Dataset records.
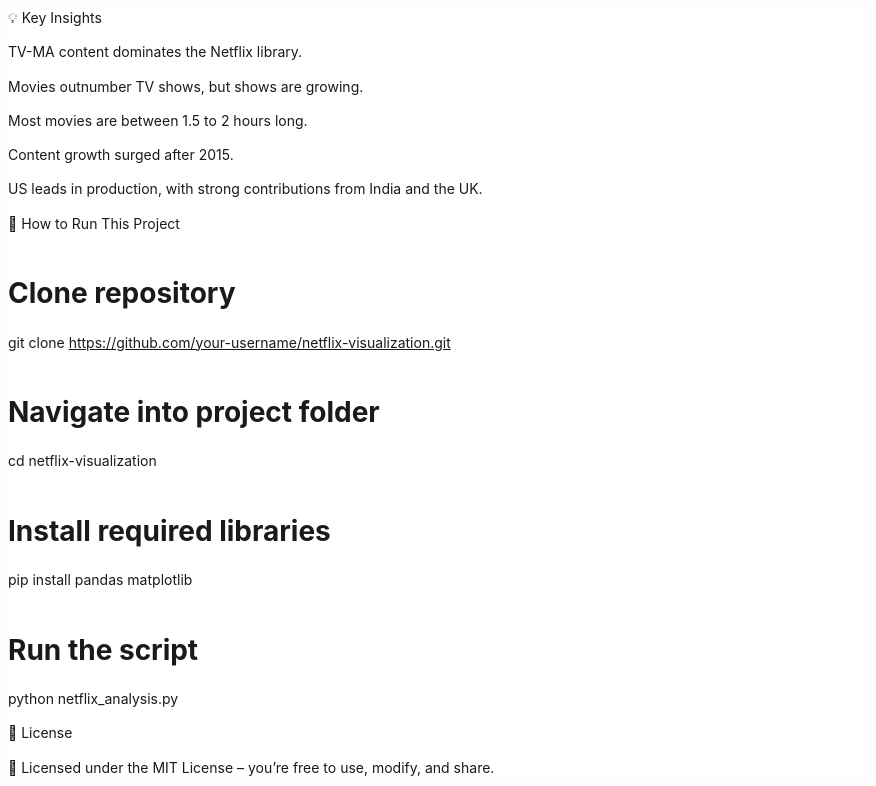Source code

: 
💡 Key Insights

TV-MA content dominates the Netflix library.

Movies outnumber TV shows, but shows are growing.

Most movies are between 1.5 to 2 hours long.

Content growth surged after 2015.

US leads in production, with strong contributions from India and the UK.

🚀 How to Run This Project
# Clone repository
git clone https://github.com/your-username/netflix-visualization.git

# Navigate into project folder
cd netflix-visualization

# Install required libraries
pip install pandas matplotlib

# Run the script
python netflix_analysis.py

📜 License

📄 Licensed under the MIT License – you’re free to use, modify, and share.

Work order.
Reproduce the data above with "TV shows" replaced by "series" and everything else unchanged. Leave out the pictures.

Output for this task.
Source code

: 
💡 Key Insights

TV-MA content dominates the Netflix library.

Movies outnumber series, but shows are growing.

Most movies are between 1.5 to 2 hours long.

Content growth surged after 2015.

US leads in production, with strong contributions from India and the UK.

🚀 How to Run This Project
# Clone repository
git clone https://github.com/your-username/netflix-visualization.git

# Navigate into project folder
cd netflix-visualization

# Install required libraries
pip install pandas matplotlib

# Run the script
python netflix_analysis.py

📜 License

📄 Licensed under the MIT License – you’re free to use, modify, and share.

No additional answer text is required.